As the sun rises over downtown Los Angeles, a disparate group of about 30 people assembles in front of the Midnight Mission on San Pedro Street, in the heart of the city’s infamous Skid Row. Many are currently or formerly unhoused, or battling addiction; they are joined by supporters and friends from widely different backgrounds. Among them are business persons, members of law enforcement, lawyers, doctors, mental health counselors, and government workers. And on many of these mornings, faculty members or students from the Kaiser Permanente Bernard J. Tyson School of Medicine.
From there, they run – past skyscrapers and apartment buildings and tent cities, over bridges and through streets marked by extreme wealth and extreme poverty. Every Monday and Thursday at 6 a.m., with this roughly five-mile run, the Skid Row Running Club uses fitness to help its members focus on health and well-being and lift themselves out of at-risk life on the city streets.
“The people I've met in the running club have shared their stories with me and inspired me,” said Maureen Connelly, MD, MPH, Associate Dean of Academic and Community Affairs, who runs with the club regularly. “It's just this eclectic group, who are sort of all together, running.

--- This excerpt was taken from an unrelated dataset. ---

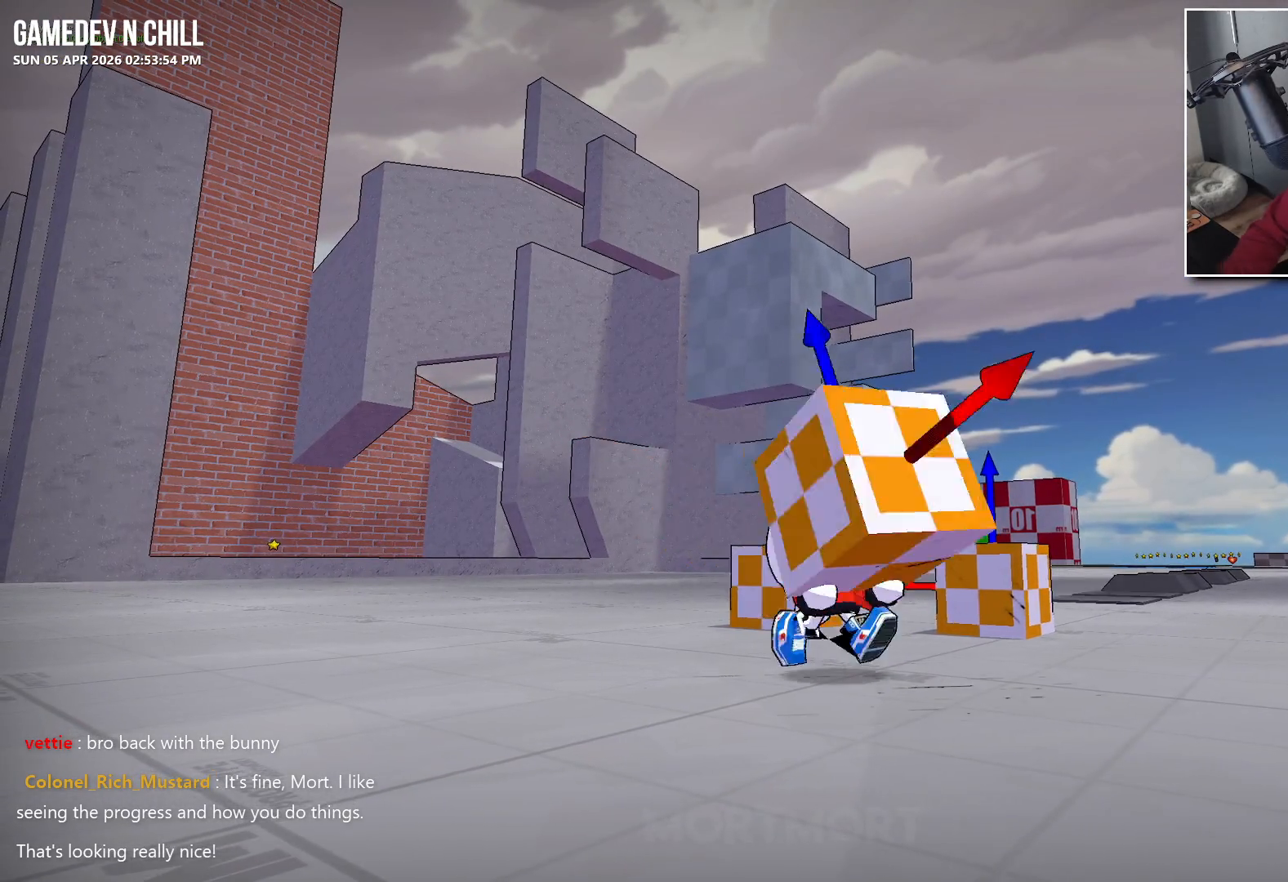
{"buttons": [], "left_stick": "center", "right_stick": "center", "events": [[250, "left_stick", "up-right"], [500, "left_stick", "center"]]}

I'm one of the very slowest, and I was as welcome as people who are, you know, running marathons in under two and half hours.”
Connelly is among a handful of KPSOM faculty and students who have become involved with the club in recent years. Some volunteer to provide basic medical support at marathons and other events, others act as advisers, and some simply run alongside club members for fitness and an opportunity to learn more about the community. Although this involvement with the running club is informal and not part of the curriculum, it is reflective of the school’s engagement with the people of Skid Row, founded on a partnership with the JWCH Institute Inc. Medical Clinic (aka the Wesley Health Center), a Federally Qualified Health Center, where KPSOM students have been embedded since 2020 via the Service-Learning course. It is also reflective of a wider interaction between students and underresourced communities, through the Service-Learning practicum and other opportunities, in which they experience the positive effects on health and well-being that come from exposure to the arts, advancing social and environmental justice, access to community gardens, housing advocacy, local empowerment, and more.
“KPSOM’s involvement in Skid Row is extremely important,” said Lori Carter-Edwards, PhD, MPH, Associate Dean for Community Engagement and Government Affairs. “Respecting the lived experience of this unique community and supporting people experiencing homelessness requires being present, learning, reflecting, and serving. Los Angeles has the largest epidemic of homelessness in the nation, and it intersects so many elements of health.”
The Skid Row Running Club was founded by the Hon. Craig Mitchell, a Los Angeles County Superior Court Judge who was elected to the bench in 2005 and presides over felony criminal trials in a downtown courtroom. (Note: Mitchell has currently taken a leave of absence from the court and has announced his candidacy for Los Angeles County District Attorney.) Mitchell started the club in 2012 after a man who’d been tried in his courtroom and served a prison sentence invited him to visit the Midnight Mission and meet the people there. The mission is a fixture in the downtown community, a nonprofit dedicated to drug and alcohol recovery programs and offering a variety of assistance to those most in need.
Mitchell wanted to help, but he had three children in college and wasn’t able to give financial assistance. However, he’d been an avid runner for 15 years, so he offered his time and passion for running as a way to help lift people up. The club started with just a few participants and has evolved into a large and regular group that not only runs together but also has members competing regularly in the Los Angeles Marathon. The club has sent runners around the world to run in marathons in Rome, Ghana, Vietnam, Israel, South America, and other places; its theme is "Transforming Lives One Run At A Time.”
There is a large body of research demonstrating the beneficial effects of exercise on physical and mental health, and that running can be an effective part of drug and alcohol addiction treatment. Mitchell believes the group also benefits its members on a more fundamental level.
“There are so many little things that emanate from this very basic idea of just running,” said Mitchell, known simply as “the judge” to members. The club, “...[G]ives people in recovery, people who are homeless, a sense of community," he says. "Many of them have been estranged from their families for many, many years due to their drug use. This is a real opportunity to bond with a group of people that care about each other."
Bringing people from different professions and from organizations like KPSOM into the running club is part of a strategy to recruit mentors, who are critical to the program’s success, Mitchell added. Their presence offers guidance and inspiration to those in recovery, and sometimes they also help with the rigors of the road.
“Yes, the judge likes to call us mentors,” said John Su, MD, MPH, Assistant Professor of Health Systems Science and a Family and Sports Medicine physician with Kaiser Permanente. “Some of the club members are newer to distance running, so we provide training advice and moral support on long training runs. Being a sports med doc, typically I am the guy to get a phone call or message to talk somebody through some aches and pains they might be going through. But honestly I feel I’ve learned more than I have taught.”